Remember kids who feel comfortable talking to their parents about the day to day stuff are more likely to come to them for the hard stuff.
Where to Talk to Your Teens
Sitting your teen down and forcing him to talk is never the best way to open a line of communication. It feels forced and unnatural. But that doesn’t mean you can’t encourage communication in a low stress setting.
Here are some ideas for where to talk with your teens:
Take a Walk or Hike: Sometimes it can feel easier to talk about hard stuff when you aren’t seated face to face with someone. Walking or hiking gives you ample time to be silent and talk, without a ton of pressure.
Cook Together: The kitchen is a great place for talking and it’s even easier when you are working together on a meal. Your hands are busy but it’s easy to multitask and talk too.
Take a Drive: Lots of conversations with my teens happen in the car. It’s an easy way to talk where you don’t have to be face to face or look each other in the eye.

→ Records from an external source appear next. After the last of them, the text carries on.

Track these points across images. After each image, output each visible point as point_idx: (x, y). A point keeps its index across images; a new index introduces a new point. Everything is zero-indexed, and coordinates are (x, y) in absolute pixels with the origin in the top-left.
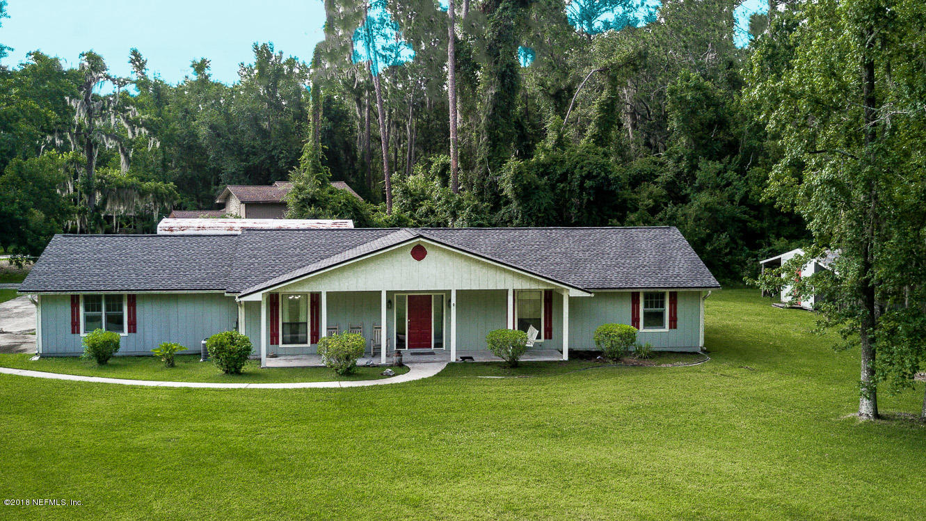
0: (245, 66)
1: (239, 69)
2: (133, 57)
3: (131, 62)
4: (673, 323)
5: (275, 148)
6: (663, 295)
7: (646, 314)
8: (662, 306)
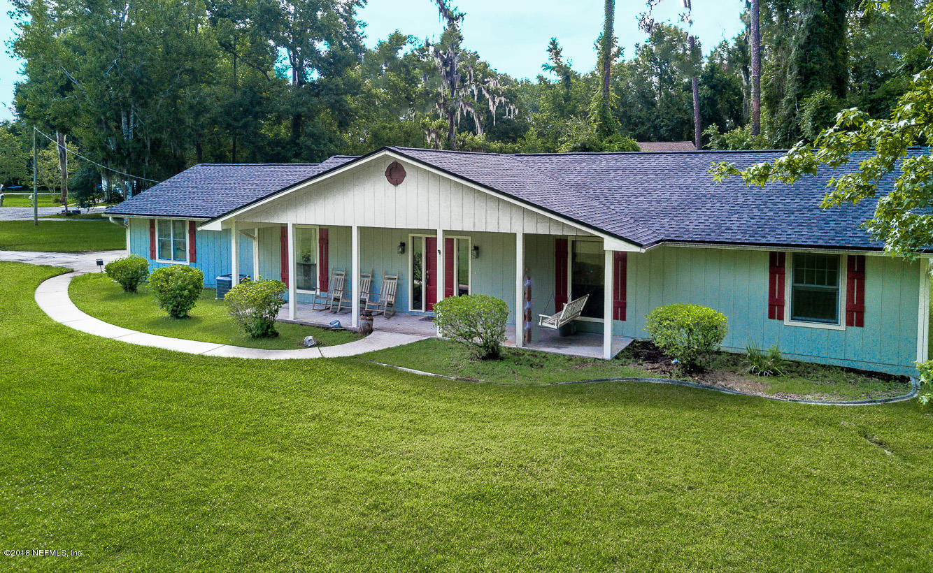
0: (641, 46)
1: (635, 49)
2: (551, 46)
3: (549, 50)
4: (857, 316)
5: (658, 117)
6: (835, 260)
7: (796, 293)
8: (833, 280)
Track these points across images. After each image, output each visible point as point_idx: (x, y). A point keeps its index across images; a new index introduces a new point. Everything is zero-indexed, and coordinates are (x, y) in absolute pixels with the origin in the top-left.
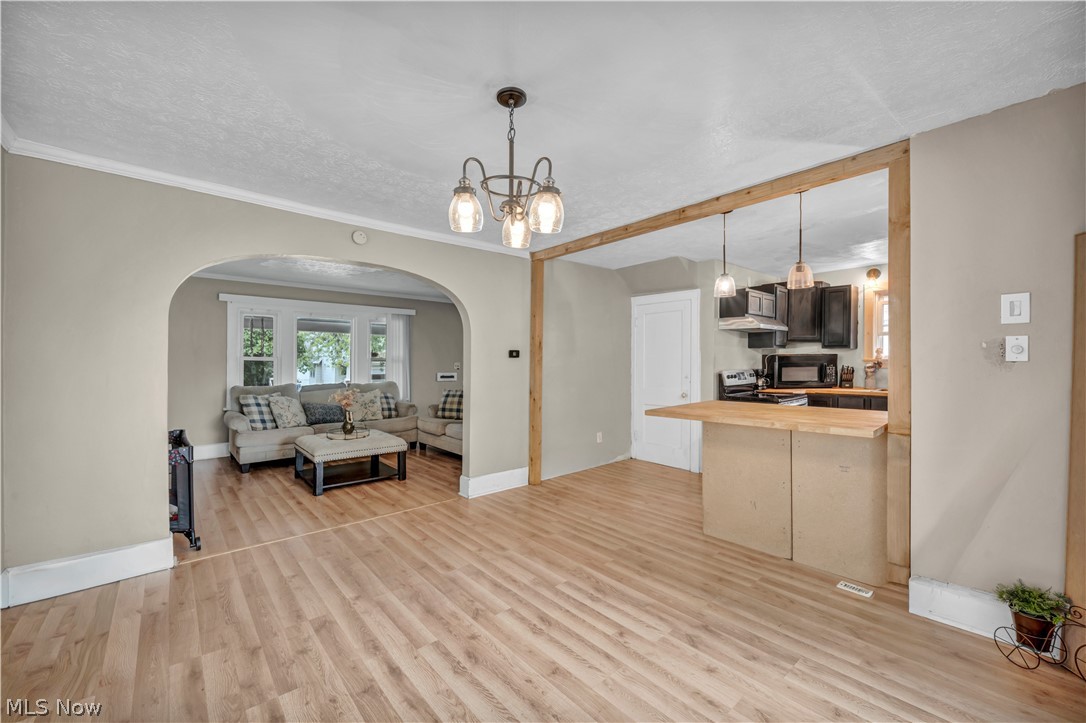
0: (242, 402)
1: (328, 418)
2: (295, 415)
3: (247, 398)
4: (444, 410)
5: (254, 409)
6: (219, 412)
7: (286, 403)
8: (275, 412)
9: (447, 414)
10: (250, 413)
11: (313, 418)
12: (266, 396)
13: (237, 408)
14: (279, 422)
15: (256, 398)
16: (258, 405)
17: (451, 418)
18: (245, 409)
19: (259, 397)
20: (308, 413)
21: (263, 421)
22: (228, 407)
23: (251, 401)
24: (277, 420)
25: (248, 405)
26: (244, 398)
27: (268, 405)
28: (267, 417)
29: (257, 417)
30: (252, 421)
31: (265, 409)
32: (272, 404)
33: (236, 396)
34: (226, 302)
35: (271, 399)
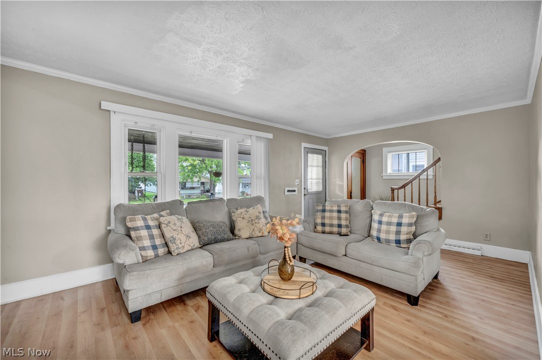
0: (129, 224)
1: (219, 237)
2: (188, 237)
3: (134, 220)
4: (323, 225)
5: (144, 233)
6: (102, 231)
7: (178, 224)
8: (168, 235)
9: (327, 229)
10: (139, 238)
11: (206, 238)
12: (156, 215)
13: (122, 230)
14: (173, 247)
15: (145, 219)
16: (148, 227)
17: (331, 233)
18: (133, 234)
19: (148, 217)
20: (200, 233)
21: (154, 247)
22: (112, 226)
23: (140, 223)
24: (170, 244)
25: (136, 229)
26: (131, 220)
27: (159, 227)
28: (158, 241)
29: (147, 243)
30: (142, 249)
31: (155, 232)
32: (163, 226)
33: (120, 215)
34: (109, 111)
35: (162, 220)
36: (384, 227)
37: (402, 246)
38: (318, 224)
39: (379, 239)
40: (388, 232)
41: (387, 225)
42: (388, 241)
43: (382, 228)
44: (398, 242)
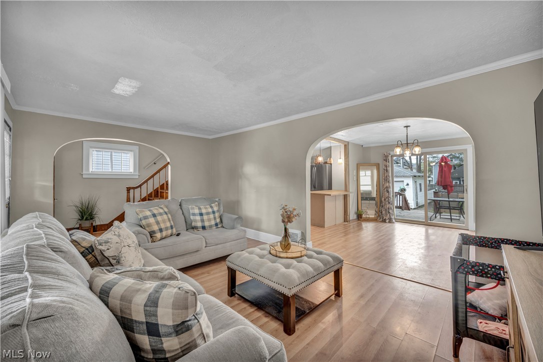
36: (205, 217)
37: (219, 226)
38: (156, 231)
39: (204, 228)
40: (209, 220)
41: (207, 215)
42: (211, 227)
43: (204, 218)
44: (216, 225)
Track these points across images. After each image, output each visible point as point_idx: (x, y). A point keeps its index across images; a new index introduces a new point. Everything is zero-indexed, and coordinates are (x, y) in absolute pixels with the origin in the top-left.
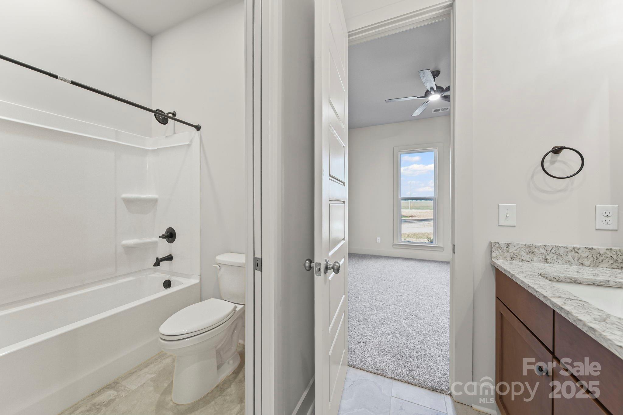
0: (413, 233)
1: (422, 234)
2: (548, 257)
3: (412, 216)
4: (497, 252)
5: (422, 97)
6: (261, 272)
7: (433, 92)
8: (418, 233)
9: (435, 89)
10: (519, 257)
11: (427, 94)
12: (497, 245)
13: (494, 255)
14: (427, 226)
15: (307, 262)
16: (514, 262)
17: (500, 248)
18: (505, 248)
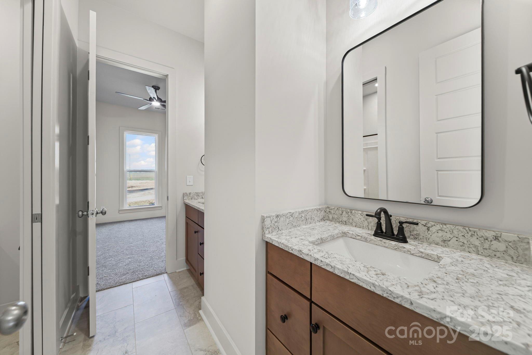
0: (134, 202)
1: (143, 201)
2: (203, 197)
3: (132, 187)
4: (186, 197)
5: (148, 100)
6: (42, 223)
7: (155, 100)
8: (139, 201)
9: (157, 99)
10: (194, 198)
11: (151, 99)
12: (186, 194)
13: (185, 198)
14: (147, 194)
15: (80, 212)
16: (192, 200)
17: (187, 195)
18: (189, 195)
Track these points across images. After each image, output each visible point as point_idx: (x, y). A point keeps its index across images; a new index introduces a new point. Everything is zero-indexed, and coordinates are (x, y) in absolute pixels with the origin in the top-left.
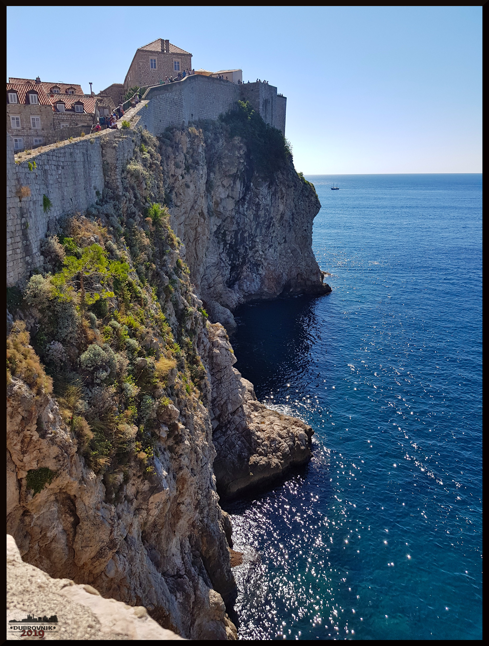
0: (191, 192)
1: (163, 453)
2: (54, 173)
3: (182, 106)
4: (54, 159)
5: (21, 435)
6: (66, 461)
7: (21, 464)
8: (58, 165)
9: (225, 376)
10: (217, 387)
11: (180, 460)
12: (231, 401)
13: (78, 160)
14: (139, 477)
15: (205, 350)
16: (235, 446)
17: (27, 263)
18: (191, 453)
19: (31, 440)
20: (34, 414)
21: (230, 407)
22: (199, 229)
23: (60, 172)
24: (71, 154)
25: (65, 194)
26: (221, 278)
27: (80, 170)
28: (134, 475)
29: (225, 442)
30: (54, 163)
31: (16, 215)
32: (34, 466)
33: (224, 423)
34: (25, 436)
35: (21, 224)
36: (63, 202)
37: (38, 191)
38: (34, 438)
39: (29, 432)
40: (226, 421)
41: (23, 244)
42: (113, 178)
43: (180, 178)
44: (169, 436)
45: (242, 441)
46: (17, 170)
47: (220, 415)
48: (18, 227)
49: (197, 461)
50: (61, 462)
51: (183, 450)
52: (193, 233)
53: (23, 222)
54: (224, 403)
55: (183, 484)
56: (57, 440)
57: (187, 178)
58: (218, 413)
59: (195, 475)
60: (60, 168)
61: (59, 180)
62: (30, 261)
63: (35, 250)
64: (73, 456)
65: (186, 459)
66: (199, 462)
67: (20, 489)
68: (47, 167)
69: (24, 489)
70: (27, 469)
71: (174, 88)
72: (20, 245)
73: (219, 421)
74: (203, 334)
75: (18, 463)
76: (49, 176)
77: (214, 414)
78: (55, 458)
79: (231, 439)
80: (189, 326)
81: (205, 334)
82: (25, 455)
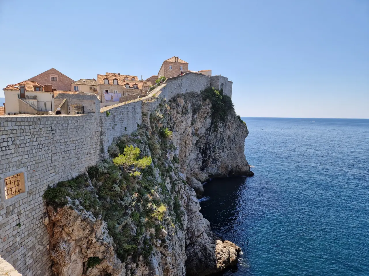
0: (184, 124)
1: (158, 255)
2: (118, 116)
3: (182, 86)
4: (119, 110)
5: (88, 239)
6: (107, 254)
7: (86, 254)
8: (121, 113)
9: (195, 217)
10: (190, 222)
11: (166, 260)
12: (197, 230)
13: (130, 110)
14: (144, 266)
15: (185, 202)
16: (198, 255)
17: (101, 157)
18: (172, 256)
19: (92, 242)
20: (94, 229)
21: (196, 233)
22: (187, 142)
23: (121, 116)
24: (127, 108)
25: (123, 125)
26: (197, 166)
27: (131, 115)
28: (142, 265)
29: (193, 252)
30: (118, 112)
31: (98, 135)
32: (92, 255)
33: (193, 241)
34: (89, 240)
35: (100, 139)
36: (121, 129)
37: (110, 124)
38: (93, 241)
39: (91, 238)
40: (194, 241)
41: (100, 148)
42: (146, 118)
43: (179, 118)
44: (161, 246)
45: (202, 252)
46: (101, 115)
47: (191, 237)
48: (99, 140)
49: (175, 261)
50: (105, 255)
51: (168, 254)
52: (184, 144)
53: (101, 137)
54: (194, 231)
55: (167, 273)
56: (104, 243)
57: (182, 118)
58: (190, 236)
59: (174, 268)
60: (122, 114)
61: (121, 119)
62: (103, 156)
63: (106, 151)
64: (111, 252)
65: (169, 259)
66: (177, 261)
67: (84, 268)
68: (115, 114)
69: (86, 267)
70: (88, 257)
71: (179, 79)
72: (99, 148)
73: (190, 240)
74: (184, 194)
75: (84, 254)
76: (116, 118)
77: (188, 237)
78: (102, 252)
79: (196, 251)
80: (177, 190)
81: (185, 194)
82: (88, 250)
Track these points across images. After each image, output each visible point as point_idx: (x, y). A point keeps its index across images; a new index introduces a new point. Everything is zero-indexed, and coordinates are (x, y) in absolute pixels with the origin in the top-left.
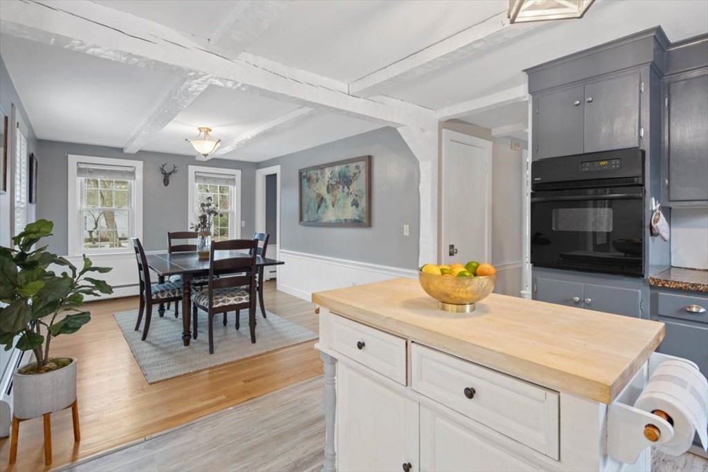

Share a Meal: Meal times are perfect for talking about your day and sharing stories. Make meal time a family time to talk, share, and laugh.
Anything that gives you something to do when you need to think or pause the conversation is good. It gives both parties time to think and process information. Having a secondary activity also keeps the pressure off the conversation- if there’s nothing left to say- it’s okay you can still walk, bake, or drive.
These kinds of activities are great because they keep your hands or feet busy, but not necessarily your mind. They give you time to think, which can lead to talking. A quiet teen on a hike may be thinking about something that is bothering her, and after awhile of quiet she may need to talk- and you will be there to listen.
Here are some great Activities to Do With Your Teen, many of which are a great foundation for having some really good talks!
Although parenting your teen may seem an uphill battle at times, the effort made to create great communication will help your relationship both now and in the future. Keep in mind that teens are in the prime of learning appropriate interpersonal skills, and you can be their best role model by maintaining high communication expectations and by being fair in your listening and speaking during discussions with them.